When my friend Lisa tore her meniscus skiing recently, she “bawled (her) eyes out for three whole minutes,” she said. Who wouldn’t? That just sounds painful.

“Not because of the pain, but because of the thought that I may not be able to participate in the TRI I’ve been training for,” she continued.

Oh. That’s something different, and is almost tougher to deal with.

As I prepare to see the doctor tomorrow thanks to a cranky ankle, I thought I’d remind myself (and share with you) some tips for coping with an injury-forced running hiatus.

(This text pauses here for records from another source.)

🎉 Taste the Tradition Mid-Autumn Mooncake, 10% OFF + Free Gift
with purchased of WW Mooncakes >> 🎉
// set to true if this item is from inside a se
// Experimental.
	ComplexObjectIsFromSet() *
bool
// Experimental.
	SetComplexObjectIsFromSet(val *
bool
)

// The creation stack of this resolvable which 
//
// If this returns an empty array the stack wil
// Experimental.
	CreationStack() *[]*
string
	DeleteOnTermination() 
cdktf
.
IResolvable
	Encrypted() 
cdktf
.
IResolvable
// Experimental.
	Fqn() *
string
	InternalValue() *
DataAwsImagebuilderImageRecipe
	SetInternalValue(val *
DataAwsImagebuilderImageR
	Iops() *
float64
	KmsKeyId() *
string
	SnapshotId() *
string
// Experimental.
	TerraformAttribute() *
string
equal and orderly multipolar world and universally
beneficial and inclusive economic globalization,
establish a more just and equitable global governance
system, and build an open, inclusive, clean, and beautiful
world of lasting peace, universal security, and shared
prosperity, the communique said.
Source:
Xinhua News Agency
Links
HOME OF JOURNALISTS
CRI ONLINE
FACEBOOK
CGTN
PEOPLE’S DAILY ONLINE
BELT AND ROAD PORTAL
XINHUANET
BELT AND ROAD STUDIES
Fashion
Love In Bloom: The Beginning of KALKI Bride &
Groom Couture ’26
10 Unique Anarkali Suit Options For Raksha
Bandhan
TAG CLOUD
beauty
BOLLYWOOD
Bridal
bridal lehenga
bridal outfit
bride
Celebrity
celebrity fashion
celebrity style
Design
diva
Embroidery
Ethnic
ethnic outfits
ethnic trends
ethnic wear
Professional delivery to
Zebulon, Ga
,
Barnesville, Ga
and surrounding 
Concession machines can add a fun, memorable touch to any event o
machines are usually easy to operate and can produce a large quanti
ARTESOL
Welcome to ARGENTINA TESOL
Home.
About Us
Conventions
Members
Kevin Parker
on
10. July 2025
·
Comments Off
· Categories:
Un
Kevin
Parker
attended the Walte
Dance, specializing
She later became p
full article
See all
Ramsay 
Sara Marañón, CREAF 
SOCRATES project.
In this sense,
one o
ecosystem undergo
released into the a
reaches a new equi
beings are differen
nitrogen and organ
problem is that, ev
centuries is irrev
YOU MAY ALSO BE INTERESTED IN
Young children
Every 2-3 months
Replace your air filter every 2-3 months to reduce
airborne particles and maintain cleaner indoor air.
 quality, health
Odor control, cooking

  • First, get yourself in the right mindset by reading this helpful Runner’s World story. When I first read this, I was sidelined with a minor injury that kept me from running, and felt like my whole identity had been stripped away. When I read that Kara Goucher had felt the same way and overcome those feelings by reminding herself that she is not just a runner, but “a person who loves to run,” it was like that scene in “Fever Pitch” where Jimmy Fallon can’t get over a Red Sox loss until he sees the actual players out on the town, carrying on just fine. In other words: If Kara Goucher can suck it up and deal, I certainly can, too. The take-aways: Stay positive. Focus on recovery. If it helps, hang out with your running buddies off the road.
  • Get stronger. Physical therapy can help you learn which muscle groups are weirdly weak, and what to do to strengthen them so you don’t injure yourself again. It can also provide a heckuva stregth workout, if you get the right physical therapist. I can honestly say I was in better shape after taking a break from running than before, thanks to more lifting and cross-training.
  • Remember that this happens to pros all the time — and that they come back better and faster after.
  • Focus on other athletic pursuits. I used my last rehab period to get back into swimming, which I did competitively in high school. I trained for the Chesapeake Bay Bridge 1-Mile Challenge last year, and I’m doing it again on June 14. No matter what the doctor says tomorrow, I ought to get my butt in gear and take training for it seriously. It’s a nice reminder that I’m more than a runner — I’m a multi-sport athlete.
  • Oh, and — I’m more than a runner. Like Kara Goucher, I’m a person who loves to run. I’ll leave you with one more tip from my girl Kara, who also happens to be a fellow CU alum: “When you’re injured, it feels like you’re missing out on the biggest opportunities, but when you step back, you realize there’s plenty of time to run and race,” she told Runner’s World.